Gesine, 23, ist Chefin der Grünen Jugend
jetzt.de: Die SPD will ihren Kanzlerkandidaten vom Volk wählen lassen. Kann sie sich mit solchen populistischen Aktionen noch vor der Bedeutungslosigkeit retten?
Gesine: Ich halte es nicht für populistisch, sondern für eine gute Idee, Parteien zu öffnen und auch BürgerInnen Teilhabe an Politik zu ermöglichen. Gerade in Sachen Basisdemokratie und Partizipation kann sich die SPD aber noch viel von uns Grünen abgucken. Nur den Kanzlerkandidaten von BürgerInnen wählen zu lassen, reicht eben nicht.
Die FDP scheitert bei allen Wahlen schön konsequent an den Fünf Prozent-Hürden. Wann in etwa gehen die endgültig den Bach runter?
Wenn sie anfangen, eine Drei-Prozent-Hürde zu fordern . . .
Die Grünen stellen einen Ministerpräsidenten und haben in Bremen die CDU überholt. Werden die jetzt eine Volkspartei und so überheblich wie Joschka Fischer?

(Gesammelte Daten)
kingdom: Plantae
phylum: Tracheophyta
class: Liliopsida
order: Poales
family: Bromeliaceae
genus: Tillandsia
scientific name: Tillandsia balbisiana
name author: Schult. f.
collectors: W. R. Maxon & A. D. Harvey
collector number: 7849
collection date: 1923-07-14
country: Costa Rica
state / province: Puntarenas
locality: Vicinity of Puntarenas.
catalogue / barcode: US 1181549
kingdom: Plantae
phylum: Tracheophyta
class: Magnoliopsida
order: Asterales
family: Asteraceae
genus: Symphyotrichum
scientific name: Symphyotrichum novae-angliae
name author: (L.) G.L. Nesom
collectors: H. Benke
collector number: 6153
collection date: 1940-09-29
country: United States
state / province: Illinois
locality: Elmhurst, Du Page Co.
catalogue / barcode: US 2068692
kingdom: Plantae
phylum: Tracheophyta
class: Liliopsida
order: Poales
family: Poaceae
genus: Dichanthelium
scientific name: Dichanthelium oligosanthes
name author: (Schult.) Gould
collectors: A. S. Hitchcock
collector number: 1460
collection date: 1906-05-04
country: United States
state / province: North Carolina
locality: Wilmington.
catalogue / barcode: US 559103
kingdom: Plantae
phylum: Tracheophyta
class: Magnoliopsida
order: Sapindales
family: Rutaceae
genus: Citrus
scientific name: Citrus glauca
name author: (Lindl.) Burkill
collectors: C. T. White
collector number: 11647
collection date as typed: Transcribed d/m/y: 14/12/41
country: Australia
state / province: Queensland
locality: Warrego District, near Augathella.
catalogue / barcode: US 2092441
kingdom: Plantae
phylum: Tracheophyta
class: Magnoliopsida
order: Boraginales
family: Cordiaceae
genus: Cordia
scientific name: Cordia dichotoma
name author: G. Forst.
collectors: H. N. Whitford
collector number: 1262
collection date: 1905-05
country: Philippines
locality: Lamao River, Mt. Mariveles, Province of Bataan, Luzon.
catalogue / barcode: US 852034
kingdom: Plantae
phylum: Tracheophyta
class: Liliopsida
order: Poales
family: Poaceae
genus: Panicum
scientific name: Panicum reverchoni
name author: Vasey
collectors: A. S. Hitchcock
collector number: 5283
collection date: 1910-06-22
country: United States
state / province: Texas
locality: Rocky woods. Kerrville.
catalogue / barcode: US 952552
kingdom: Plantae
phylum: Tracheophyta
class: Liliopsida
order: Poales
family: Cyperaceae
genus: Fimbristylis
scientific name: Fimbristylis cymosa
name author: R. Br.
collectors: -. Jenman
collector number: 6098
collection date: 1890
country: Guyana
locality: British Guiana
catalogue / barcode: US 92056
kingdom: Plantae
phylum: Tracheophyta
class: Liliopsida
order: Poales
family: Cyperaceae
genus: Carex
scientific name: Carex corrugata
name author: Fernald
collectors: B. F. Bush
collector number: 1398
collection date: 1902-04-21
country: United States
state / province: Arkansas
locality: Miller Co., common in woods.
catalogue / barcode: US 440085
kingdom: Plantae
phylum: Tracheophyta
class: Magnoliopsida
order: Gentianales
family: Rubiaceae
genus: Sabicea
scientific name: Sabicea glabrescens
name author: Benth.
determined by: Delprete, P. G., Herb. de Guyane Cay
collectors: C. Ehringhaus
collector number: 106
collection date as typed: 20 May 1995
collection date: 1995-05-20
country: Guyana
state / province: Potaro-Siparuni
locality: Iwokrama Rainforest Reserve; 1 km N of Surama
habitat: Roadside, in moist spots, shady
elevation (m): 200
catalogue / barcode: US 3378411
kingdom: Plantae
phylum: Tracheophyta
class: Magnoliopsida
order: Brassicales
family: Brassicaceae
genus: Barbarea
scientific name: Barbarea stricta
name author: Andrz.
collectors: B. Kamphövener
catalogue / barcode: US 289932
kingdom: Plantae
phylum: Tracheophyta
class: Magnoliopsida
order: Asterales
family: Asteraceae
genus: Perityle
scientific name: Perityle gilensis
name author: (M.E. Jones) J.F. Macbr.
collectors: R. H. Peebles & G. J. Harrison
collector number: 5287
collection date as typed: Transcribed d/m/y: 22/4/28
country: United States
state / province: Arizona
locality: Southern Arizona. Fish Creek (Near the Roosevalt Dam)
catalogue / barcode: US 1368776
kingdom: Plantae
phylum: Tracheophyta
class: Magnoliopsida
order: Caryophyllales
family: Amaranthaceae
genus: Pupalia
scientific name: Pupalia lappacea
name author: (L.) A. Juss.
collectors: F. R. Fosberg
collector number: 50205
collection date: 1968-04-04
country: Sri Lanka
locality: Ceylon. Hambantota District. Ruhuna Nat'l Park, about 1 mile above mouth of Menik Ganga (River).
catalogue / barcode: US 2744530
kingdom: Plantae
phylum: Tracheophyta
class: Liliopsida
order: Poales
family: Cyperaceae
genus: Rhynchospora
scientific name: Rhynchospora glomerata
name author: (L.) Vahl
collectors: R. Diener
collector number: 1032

> _ARBEITSAUFTRAG A_: Gib die Stelle im Interviewausschnitt von „Gesine: Ich halte“ bis „den Bach runter?“ wortgetreu wieder.
> _ARBEITSAUFTRAG B_: Nenne alle politischen Parteien, die im Interviewausschnitt namentlich erwähnt werden.
> _ARBEITSAUFTRAG C_: Erkläre anhand des Interviewausschnitts, warum Gesine es nicht für populistisch hält, dass die SPD ihren Kanzlerkandidaten vom Volk wählen lassen will.
Verwende ausschließlich den Interviewausschnitt.

> _ÜBUNGSERGEBNIS A_:
Gesine: Ich halte es nicht für populistisch, sondern für eine gute Idee, Parteien zu öffnen und auch BürgerInnen Teilhabe an Politik zu ermöglichen. Gerade in Sachen Basisdemokratie und Partizipation kann sich die SPD aber noch viel von uns Grünen abgucken. Nur den Kanzlerkandidaten von BürgerInnen wählen zu lassen, reicht eben nicht.
Die FDP scheitert bei allen Wahlen schön konsequent an den Fünf Prozent-Hürden. Wann in etwa gehen die endgültig den Bach runter?

> _ÜBUNGSERGEBNIS B_: SPD, Grüne, FDP, CDU

> _ÜBUNGSERGEBNIS C_: Gesine hält es für eine gute Idee, Parteien zu öffnen und auch BürgerInnen Teilhabe an Politik zu ermöglichen.